Euro: The eyes Fib of 23.6% for support, IMF frappes your prudent for the Italy
The Euro broken return a minimum night of 1.2680 in upwelling of feelings of risk, but the additional winds before the end of the week as costs of public finance in the region increase the risk of contagion may deal with the single currency. Indeed, the performance related to the debt of 10 years of the Italy failed to 6% while the spread of 10 years between the Spain and German bonds extended to 500bp for the first time since November, and the current crisis in the area continues to throw a bearish Outlook for the EURUSD as European policy makers struggle to restore the confidence of investors. In response, International Monetary Fund argued that "much remains to be done" in Italy, the group sees the area of contracting in 2012, and the European Central Bank may come under increased pressure to develop a monetary policy that the region continues to face a risk of a prolonged recession. As we expect the ECB to carry its relaxation cycle in the second half of the year, will enable us to maintain our bearish Outlook for the EURUSD, but the pair seems ready for a correction in the short term, as the recent decline is oversold. As the entering against high 23.6% Fibonacci allows 2009 2010 low around 1. 2640-50, we see figure interim support, but we need to see the relative strength index crosses back over 30 to see a significant recovery in the exchange rate.
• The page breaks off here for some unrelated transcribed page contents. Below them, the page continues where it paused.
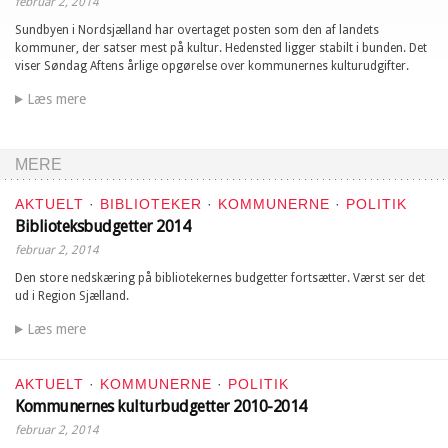
februar 2, 2014
Sundbyen i Nordsjælland har overtaget posten som den af landets
kommuner, der satser mest på kultur. Hedensted ligger stabilt i bunden. Det
viser Søndag Aftens årlige opgørelse over kommunernes kulturudgifter.
Læs mere
MERE
AKTUELT
·
BIBLIOTEKER
·
KOMMUNERNE
·
POLITIK
Biblioteksbudgetter 2014
februar 2, 2014
Den store nedskæring på bibliotekernes budgetter fortsætter. Værst ser det
ud i Region Sjælland.
Læs mere
AKTUELT
·
KOMMUNERNE
·
POLITIK
Kommunernes kulturbudgetter 2010-2014
februar 2, 2014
US dollar: approaches high December, the FOMC Minutes In Focus Index
The greenback has continued to gain ground on Wednesday, with the Dow Jones - FXCM U.S. Dollar Index (Ticker: USDOLLAR) rallying to a monthly maximum fee of 10 100, but we see the reserve currency to consolidate before of the Minutes of the FOMC as market participants weigh prospects of monetary policy. The Fed officials take note of the more robust recovery with growth of price stickiness, the Central Bank might tighten up this time and we could attend the Committee continue to talk in speculation for another program for the purchase of the assets on a large scale as the world gets more great economy on a more sustainable path. However, we may assist Fed Chairman Ben Bernanke to keep the door open for further monetary policy, as the sovereign debt crisis continues to pose a threat to the global financial system, and we could see the head of the Central Bank of renew the expectation of additional financial support that Mr. Bernanke continues to highlight the weakness continues in the private sector. In turn, a dove statement could trigger a correction in the short term of the USD, and the dollar may strengthen before the end of the week as the rally since the beginning of the month is surachat.